Matamoros said the grumblings about Bermudez surfaced last month. In response, the joint chiefs of staff sent a letter April 20 requesting a meeting to discuss the allegations. That letter, he said, was followed by one two days later from the Council of Commanders, made up of the 27 regional commanders.
The spokesman said three Contras, Hernandez Membreno, Walter Calderon and Tirzo Moreno responded in a letter April 26 that their allegations were ″not unfounded″ but did not elaborate.
″They say they oppose Bermudez’s authority. But there is no material proof, just allegations,″ Matamoros said.
Matamoros said the Council of Commanders would make the final decisions regarding the allegations. Bermudez could be removed only by the five-member national directorate, headquartered in Miami.
The internal problems come at a time when the Contras are attempting to work out a permanent truce with the Sandinistas to end the more than six-year war.

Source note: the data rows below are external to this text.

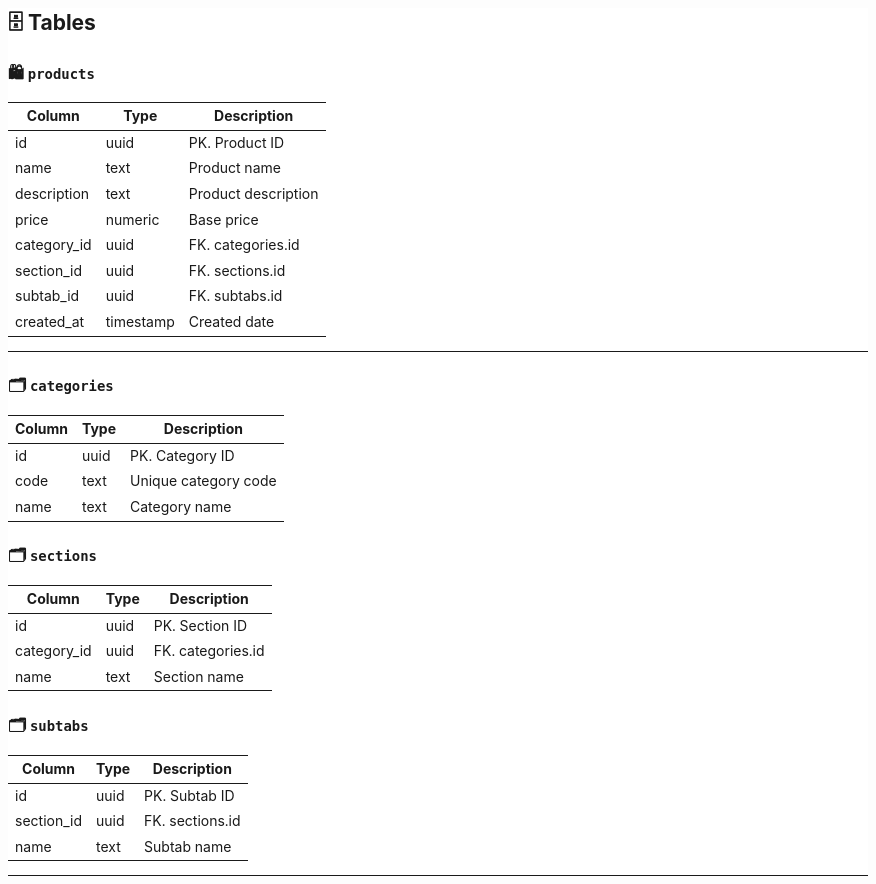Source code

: 
## 🗄️ Tables

### 🛍️ `products`

| Column      | Type      | Description         |
| ----------- | --------- | ------------------- |
| id          | uuid      | PK. Product ID      |
| name        | text      | Product name        |
| description | text      | Product description |
| price       | numeric   | Base price          |
| category_id | uuid      | FK. categories.id   |
| section_id  | uuid      | FK. sections.id     |
| subtab_id   | uuid      | FK. subtabs.id      |
| created_at  | timestamp | Created date        |

---

### 🗂️ `categories`

| Column | Type | Description          |
| ------ | ---- | -------------------- |
| id     | uuid | PK. Category ID      |
| code   | text | Unique category code |
| name   | text | Category name        |

### 🗂️ `sections`

| Column      | Type | Description       |
| ----------- | ---- | ----------------- |
| id          | uuid | PK. Section ID    |
| category_id | uuid | FK. categories.id |
| name        | text | Section name      |

### 🗂️ `subtabs`

| Column     | Type | Description     |
| ---------- | ---- | --------------- |
| id         | uuid | PK. Subtab ID   |
| section_id | uuid | FK. sections.id |
| name       | text | Subtab name     |

---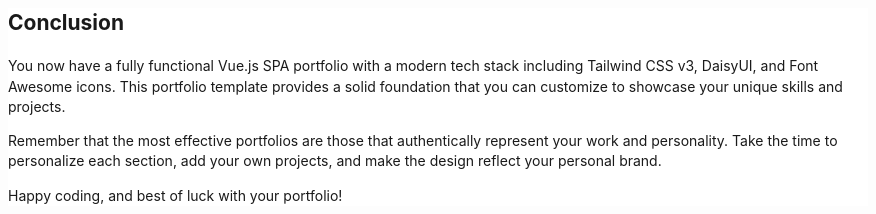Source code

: ## Conclusion

You now have a fully functional Vue.js SPA portfolio with a modern tech stack including Tailwind CSS v3, DaisyUI, and Font Awesome icons. This portfolio template provides a solid foundation that you can customize to showcase your unique skills and projects.

Remember that the most effective portfolios are those that authentically represent your work and personality. Take the time to personalize each section, add your own projects, and make the design reflect your personal brand.

Happy coding, and best of luck with your portfolio!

Both sides have made little headway since they signed a temporary cease- fire agreement March 23.
The 60-day temporary cease-fire started April 1.
The two pro-Sandinista newspapers in Managua have been giving front-page displays to the Contra squabbles.
The cease-fire pact called for the rebels to move into seven zones. In exchange, the Sandinistas would allow them to receive supplies and send representatives to take part in national talks to resolve some of the nation’s problems. The government also was to gradually release more than 3,000 political prisoners.